La 90e saison de l’opéra d’Erevan s’est ouverte le 1er décembre sur la première mondiale d’un spectacle aux motifs de drame, "Dieux Anciens" de Levon Chant, sous-titré "Gravité… (Ձգողականություն)" pour son adaptation au théâtre par Narine Grogoryan. Croisant l'art dramatique et le ballet, ce spectacle en deux actes traduit la pièce classique dans un langage moderne, inattendu…
Par Lusine Abgaryan
Sur les musiques du compositeur Vaché Charafyan, les chorégraphies du maître de ballet Ara Asatryan et la direction musicale du chef d’orchestre Karen Dourgaryan, le spectacle de Narine Grogoryan, metteure en scène invitée du théâtre Hamazgayin, auteure du livret, a été couronné d’un réel succès dès sa première.
Œuvre à la fois poétique et philosophique, le drame de Chant a trouvé dans le langage de la danse un nouveau souffle, invitant à la découverte de ses multiples facettes. Ses "dieux" unifiés dans cette réécriture se réincarnent dans l’un des protagonistes du livret : la nature. Le sous-titre choisi par Nariné Grigoryan, "Gravité" rappelle simultanément la foi et les lois de la physique évoquant l’attirance de l’homme envers la femme…
Le sujet, référence à la vie monastique, revêt une valeur autobiographique pour le compositeur Vache Charafyan. Ce dernier avoue ainsi avoir préféré la vie mondaine à celle des ordres après avoir travaillé et vécu à Jérusalem pendant quatre ans. « J’étais alors directeur du séminaire arménien "Zharangavorats". Et puis, je me suis enfui et je me suis marié. J’ai choisi la vie et en conséquence, j’ai été expulsé du séminaire », a confié le compositeur lors de la conférence de presse tenue à l’occasion de la première. « Quelque part, l’œuvre apparaît pour moi comme une autobiographie, mais sa fin est légèrement différente.
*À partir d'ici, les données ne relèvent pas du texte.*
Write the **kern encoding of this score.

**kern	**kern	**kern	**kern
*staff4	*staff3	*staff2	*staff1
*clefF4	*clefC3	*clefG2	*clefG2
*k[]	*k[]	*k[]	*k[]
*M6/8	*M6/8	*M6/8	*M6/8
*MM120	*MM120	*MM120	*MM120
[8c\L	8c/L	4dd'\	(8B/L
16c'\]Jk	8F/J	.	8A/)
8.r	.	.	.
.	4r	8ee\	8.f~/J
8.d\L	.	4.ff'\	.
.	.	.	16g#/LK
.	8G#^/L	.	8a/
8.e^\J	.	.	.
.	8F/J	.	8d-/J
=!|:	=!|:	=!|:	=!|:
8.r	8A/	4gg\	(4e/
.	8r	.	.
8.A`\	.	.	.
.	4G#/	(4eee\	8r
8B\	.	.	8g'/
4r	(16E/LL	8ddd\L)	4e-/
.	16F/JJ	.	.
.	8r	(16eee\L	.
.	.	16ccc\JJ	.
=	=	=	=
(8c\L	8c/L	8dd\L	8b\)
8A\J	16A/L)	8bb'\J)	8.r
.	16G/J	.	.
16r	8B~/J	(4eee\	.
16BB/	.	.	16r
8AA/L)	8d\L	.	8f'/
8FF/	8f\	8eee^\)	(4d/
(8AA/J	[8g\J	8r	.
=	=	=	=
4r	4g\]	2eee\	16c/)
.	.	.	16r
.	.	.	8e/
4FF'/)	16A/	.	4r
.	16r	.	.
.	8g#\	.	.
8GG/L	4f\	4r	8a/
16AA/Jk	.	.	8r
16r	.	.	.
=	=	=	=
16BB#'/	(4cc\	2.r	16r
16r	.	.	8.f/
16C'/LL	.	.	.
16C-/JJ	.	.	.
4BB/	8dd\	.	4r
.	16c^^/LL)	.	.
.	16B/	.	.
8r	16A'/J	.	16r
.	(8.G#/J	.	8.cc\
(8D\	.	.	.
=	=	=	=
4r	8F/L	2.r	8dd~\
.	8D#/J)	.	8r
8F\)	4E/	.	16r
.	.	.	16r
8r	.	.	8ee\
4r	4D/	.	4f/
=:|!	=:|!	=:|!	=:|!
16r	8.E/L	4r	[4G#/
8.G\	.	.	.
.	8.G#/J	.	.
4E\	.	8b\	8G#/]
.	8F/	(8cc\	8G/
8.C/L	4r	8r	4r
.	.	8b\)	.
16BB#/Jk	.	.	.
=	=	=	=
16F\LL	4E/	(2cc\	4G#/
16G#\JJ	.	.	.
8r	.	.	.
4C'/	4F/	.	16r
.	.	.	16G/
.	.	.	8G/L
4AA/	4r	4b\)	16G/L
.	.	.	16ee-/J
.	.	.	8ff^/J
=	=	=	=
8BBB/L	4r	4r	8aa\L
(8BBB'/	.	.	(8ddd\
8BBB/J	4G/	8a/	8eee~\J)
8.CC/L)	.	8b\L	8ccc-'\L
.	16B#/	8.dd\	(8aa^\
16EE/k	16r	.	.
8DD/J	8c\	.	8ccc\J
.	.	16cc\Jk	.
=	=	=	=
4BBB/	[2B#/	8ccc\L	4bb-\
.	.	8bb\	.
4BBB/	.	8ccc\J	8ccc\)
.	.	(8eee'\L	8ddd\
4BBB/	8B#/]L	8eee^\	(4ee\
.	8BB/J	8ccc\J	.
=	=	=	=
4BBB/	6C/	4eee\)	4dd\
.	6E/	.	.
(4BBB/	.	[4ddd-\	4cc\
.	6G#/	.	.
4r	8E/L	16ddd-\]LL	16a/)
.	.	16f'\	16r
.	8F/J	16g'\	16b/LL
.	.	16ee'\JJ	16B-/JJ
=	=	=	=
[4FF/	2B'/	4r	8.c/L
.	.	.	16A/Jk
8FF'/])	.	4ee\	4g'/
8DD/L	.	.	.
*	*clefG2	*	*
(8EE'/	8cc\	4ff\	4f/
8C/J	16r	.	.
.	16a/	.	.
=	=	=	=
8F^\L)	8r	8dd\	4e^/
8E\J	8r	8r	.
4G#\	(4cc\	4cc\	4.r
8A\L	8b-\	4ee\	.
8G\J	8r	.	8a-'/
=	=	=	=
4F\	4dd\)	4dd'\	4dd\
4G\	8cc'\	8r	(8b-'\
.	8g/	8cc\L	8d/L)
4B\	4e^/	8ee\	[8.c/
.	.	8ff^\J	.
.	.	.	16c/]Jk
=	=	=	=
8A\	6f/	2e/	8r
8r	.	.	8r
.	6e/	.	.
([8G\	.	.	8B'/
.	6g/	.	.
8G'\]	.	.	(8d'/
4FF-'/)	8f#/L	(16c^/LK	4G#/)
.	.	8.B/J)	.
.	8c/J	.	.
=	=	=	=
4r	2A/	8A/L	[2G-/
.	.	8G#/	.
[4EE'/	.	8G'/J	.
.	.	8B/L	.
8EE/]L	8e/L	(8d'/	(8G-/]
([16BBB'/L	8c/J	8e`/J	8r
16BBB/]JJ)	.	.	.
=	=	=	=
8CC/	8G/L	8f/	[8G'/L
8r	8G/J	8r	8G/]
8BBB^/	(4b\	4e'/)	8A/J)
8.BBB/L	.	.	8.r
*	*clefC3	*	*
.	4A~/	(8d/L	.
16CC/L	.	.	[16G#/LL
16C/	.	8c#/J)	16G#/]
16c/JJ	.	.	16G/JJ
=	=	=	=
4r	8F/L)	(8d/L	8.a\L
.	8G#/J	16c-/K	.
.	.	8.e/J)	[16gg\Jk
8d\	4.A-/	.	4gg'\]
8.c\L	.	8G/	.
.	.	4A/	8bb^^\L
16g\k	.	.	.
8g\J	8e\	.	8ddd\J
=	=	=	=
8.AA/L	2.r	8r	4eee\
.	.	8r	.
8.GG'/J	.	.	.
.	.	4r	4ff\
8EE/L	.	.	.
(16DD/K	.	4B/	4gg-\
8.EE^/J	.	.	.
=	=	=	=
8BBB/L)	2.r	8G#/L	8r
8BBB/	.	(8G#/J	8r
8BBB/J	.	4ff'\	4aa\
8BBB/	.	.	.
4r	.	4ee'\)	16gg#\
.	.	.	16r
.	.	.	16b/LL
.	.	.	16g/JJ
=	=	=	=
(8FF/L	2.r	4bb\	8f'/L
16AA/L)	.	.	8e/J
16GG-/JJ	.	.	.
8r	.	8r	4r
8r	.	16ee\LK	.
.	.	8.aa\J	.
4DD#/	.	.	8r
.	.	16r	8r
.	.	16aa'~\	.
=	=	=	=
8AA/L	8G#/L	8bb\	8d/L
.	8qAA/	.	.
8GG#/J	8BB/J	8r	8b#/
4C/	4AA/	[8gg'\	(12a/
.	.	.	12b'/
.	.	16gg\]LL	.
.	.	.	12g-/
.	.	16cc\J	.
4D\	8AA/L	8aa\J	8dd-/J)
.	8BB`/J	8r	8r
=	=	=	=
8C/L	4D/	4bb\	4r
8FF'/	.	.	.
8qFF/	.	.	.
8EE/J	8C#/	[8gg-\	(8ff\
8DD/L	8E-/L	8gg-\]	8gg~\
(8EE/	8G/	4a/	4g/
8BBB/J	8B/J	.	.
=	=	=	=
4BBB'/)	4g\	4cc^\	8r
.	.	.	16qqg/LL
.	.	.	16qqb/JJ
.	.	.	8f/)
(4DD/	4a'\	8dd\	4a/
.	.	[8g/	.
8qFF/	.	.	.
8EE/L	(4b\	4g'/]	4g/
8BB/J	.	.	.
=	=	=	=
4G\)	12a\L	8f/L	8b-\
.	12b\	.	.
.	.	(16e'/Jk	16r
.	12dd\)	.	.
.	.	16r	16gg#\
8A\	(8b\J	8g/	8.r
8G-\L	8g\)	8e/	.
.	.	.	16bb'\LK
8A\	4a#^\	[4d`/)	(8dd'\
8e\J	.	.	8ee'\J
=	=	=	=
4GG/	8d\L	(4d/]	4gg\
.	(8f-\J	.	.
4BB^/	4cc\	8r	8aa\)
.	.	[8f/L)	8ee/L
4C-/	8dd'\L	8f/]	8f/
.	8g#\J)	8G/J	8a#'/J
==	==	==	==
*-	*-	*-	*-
J’espère que ce spectacle restera au répertoire de l’opéra, parce qu’il représente aussi un tout nouveau langage pour notre théâtre, un langage assez courageux et très frais ».
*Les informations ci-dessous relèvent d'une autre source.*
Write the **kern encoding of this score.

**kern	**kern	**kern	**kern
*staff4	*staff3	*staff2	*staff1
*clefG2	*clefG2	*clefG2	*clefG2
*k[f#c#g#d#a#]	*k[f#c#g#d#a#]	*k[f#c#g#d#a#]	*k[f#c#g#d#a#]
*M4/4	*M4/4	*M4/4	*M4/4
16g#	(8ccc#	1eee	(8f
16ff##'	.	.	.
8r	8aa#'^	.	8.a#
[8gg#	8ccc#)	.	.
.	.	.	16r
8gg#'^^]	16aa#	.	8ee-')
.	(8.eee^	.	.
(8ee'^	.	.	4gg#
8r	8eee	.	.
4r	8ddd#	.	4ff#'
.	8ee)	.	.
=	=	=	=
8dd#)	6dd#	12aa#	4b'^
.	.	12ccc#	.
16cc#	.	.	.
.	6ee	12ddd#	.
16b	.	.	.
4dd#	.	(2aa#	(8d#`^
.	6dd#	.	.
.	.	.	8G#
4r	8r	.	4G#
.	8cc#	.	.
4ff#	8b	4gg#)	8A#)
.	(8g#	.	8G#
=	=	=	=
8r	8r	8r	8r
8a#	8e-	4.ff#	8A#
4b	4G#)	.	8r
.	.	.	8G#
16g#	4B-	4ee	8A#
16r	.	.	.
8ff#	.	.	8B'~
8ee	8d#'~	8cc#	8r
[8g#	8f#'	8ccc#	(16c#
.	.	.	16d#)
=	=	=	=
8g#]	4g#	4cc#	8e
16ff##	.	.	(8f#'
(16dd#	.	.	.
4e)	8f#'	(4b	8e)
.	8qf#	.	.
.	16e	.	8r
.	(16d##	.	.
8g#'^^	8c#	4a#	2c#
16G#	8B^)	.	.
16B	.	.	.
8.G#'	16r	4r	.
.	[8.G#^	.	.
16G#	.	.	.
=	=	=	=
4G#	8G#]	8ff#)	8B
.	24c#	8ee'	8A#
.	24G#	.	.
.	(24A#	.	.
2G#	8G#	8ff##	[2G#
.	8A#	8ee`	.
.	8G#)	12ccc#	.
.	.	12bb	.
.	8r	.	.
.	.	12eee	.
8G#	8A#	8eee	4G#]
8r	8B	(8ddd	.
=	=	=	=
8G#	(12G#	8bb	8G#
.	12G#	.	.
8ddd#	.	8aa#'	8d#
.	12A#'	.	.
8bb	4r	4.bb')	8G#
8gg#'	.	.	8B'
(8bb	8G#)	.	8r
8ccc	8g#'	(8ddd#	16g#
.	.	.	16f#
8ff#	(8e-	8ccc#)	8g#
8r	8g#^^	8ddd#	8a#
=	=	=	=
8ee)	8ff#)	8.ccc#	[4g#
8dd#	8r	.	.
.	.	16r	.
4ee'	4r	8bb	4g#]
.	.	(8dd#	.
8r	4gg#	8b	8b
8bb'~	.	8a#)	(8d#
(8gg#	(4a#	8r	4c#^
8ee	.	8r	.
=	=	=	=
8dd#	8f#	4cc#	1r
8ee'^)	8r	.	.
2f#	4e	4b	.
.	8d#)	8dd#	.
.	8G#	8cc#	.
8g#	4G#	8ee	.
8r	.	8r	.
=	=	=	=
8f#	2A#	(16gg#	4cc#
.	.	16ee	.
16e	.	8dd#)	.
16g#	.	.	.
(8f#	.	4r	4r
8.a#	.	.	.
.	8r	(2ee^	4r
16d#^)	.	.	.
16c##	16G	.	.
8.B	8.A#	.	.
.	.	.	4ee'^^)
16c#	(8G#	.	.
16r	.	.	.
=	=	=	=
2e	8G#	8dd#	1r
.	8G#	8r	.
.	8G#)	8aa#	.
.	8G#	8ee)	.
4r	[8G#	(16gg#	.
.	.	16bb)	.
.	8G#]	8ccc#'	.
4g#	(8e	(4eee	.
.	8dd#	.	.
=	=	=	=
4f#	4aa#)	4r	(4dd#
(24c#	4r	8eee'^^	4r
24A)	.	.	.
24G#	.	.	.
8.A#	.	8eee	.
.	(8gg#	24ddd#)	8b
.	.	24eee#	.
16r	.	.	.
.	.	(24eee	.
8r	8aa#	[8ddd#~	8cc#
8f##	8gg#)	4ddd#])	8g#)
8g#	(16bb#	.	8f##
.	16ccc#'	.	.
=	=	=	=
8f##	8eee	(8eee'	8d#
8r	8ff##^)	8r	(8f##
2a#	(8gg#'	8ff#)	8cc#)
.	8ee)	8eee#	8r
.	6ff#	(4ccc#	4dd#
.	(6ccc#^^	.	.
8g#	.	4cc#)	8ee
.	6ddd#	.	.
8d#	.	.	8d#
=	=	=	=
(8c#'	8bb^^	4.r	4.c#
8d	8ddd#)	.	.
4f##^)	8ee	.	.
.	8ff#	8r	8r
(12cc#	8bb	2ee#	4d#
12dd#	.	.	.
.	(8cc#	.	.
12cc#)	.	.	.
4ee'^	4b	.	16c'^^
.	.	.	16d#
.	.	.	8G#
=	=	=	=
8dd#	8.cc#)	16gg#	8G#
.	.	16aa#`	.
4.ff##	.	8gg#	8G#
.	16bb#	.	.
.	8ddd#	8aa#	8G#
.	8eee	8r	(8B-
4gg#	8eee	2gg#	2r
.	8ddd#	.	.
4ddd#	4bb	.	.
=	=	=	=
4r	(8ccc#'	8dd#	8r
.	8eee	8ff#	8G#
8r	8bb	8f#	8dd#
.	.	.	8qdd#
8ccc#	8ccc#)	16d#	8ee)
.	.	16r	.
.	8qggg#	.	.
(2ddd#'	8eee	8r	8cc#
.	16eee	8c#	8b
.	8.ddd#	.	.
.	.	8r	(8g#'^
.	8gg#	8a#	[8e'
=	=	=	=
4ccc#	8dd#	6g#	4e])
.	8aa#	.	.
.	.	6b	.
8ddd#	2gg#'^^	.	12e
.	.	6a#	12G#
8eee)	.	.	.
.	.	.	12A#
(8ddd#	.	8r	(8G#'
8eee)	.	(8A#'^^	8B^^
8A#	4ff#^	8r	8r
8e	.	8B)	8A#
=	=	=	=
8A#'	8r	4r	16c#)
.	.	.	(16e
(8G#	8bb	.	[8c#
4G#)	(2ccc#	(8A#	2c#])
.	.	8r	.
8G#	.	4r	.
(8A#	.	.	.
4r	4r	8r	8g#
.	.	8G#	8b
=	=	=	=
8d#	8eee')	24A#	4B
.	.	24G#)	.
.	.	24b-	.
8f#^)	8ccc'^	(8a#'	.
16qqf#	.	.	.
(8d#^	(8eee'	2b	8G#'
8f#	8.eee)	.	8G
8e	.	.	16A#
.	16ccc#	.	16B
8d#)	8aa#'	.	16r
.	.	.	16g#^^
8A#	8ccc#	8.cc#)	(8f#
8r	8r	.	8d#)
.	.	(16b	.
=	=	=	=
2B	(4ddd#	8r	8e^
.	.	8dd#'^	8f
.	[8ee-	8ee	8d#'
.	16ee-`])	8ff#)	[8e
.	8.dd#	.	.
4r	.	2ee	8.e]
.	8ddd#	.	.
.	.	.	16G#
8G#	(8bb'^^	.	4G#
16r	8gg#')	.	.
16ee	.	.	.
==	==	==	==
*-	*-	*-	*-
« La pièce est très profonde, il y a beaucoup de couches. Dans l’étape de préparation, j’avais dessiné un graphique, très détaillé, un travail mathématique qui m’a permis de le créer, pas un travail d’écriture. Il fallait garder la structure originelle de la pièce », raconte Nariné Grigoryan, en ajoutant que peut-être, le plus grand plaisir, c’est de se donner cette liberté. Selon l’actrice plusieurs fois primée, les jeunes danseurs du groupe, eux-aussi, se sont complètement investis dans à cette création lui offrant quelque chose de tout à fait nouveau.
Les chorégraphies ne sont pas seulement "classiques" au sens strict du terme et contiennent des éléments de danse moderne. Le chorégraphe Ara Asatouryan avoue que la complexité du sujet, a constitué un véritable défi pour parvenir à élaborer un modèle accessible à un large public. Les principaux danseurs solos de l’opéra, Sevak Avetisyan et Gor Sargsyan qui incarnent les personnages principaux du drame, le moine et l’abbé, admettent de même que l’intrigue, philosophique et extrêmement passionnante, n’est pas facile ni à aborder ni à rendre sur scène.